The Living Room

Have you ever listened to that program, “A Way with Words?” They talk about the usage and the meaning behind some of our words and phrases. They were talking about the differences between the use of the words: Living Room, Den, Parlor, Family Room, and Front Room. It was an interesting cultural study.

How many have memories of the Room you couldn’t Play in?

There was the room that had plastic seat covers, the room that was always company ready, but if you had folks coming to visit, they were friends and they were on the back porch or in the Family Room/Den. It was the room where the preacher sat when he visited. It was the room reserved for congressmen and and bosses. When they did visit, the slip-covers slipped off, we dusted, we vacuumed, we made sure the decorations were in the right season and were properly placed. And how often did those things happen? In my house? Never.

» THE PROBLEM
Do these statements agree with the text about the living room? (a) The radio program it mentions is called "A Way with Words." (b) Friends who came to visit were received in the room with plastic seat covers. (c) The preacher sat in that room when he visited. Answer yes or no for each, quoting the words of the text that decide it. The items play no part in this.

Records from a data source
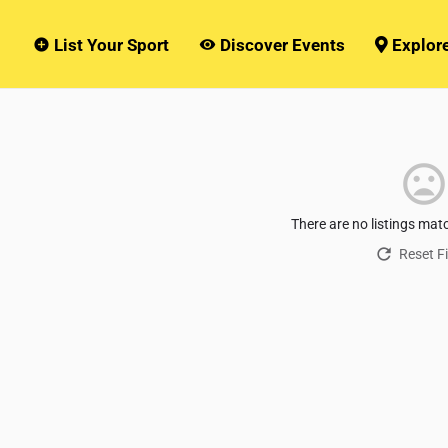
List Your Sport
Discover Events
Explor
There are no listings mat
Reset Fi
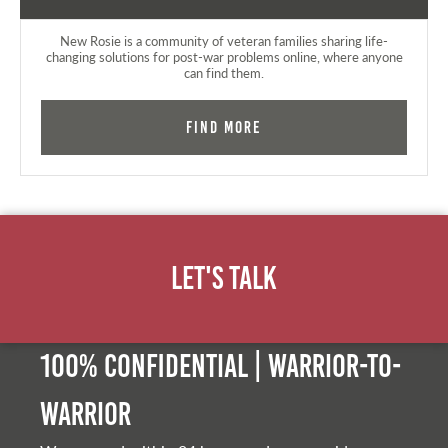
New Rosie is a community of veteran families sharing life-
changing solutions for post-war problems online, where anyone
can find them.
Find More
Let's Talk
100% Confidential | Warrior-to-
warrior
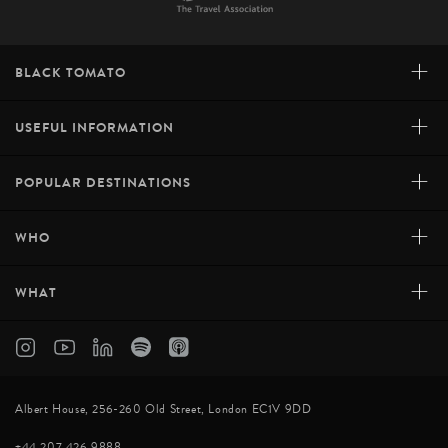
+
BLACK TOMATO
+
USEFUL INFORMATION
+
POPULAR DESTINATIONS
+
WHO
+
WHAT
Albert House, 256-260 Old Street, London EC1V 9DD
+44 207 426 9888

» WRITTEN SOLUTION
(a) Yes: "Have you ever listened to that program, “A Way with Words?”"
(b) No: "they were friends and they were on the back porch or in the Family Room/Den."
(c) Yes: "It was the room where the preacher sat when he visited."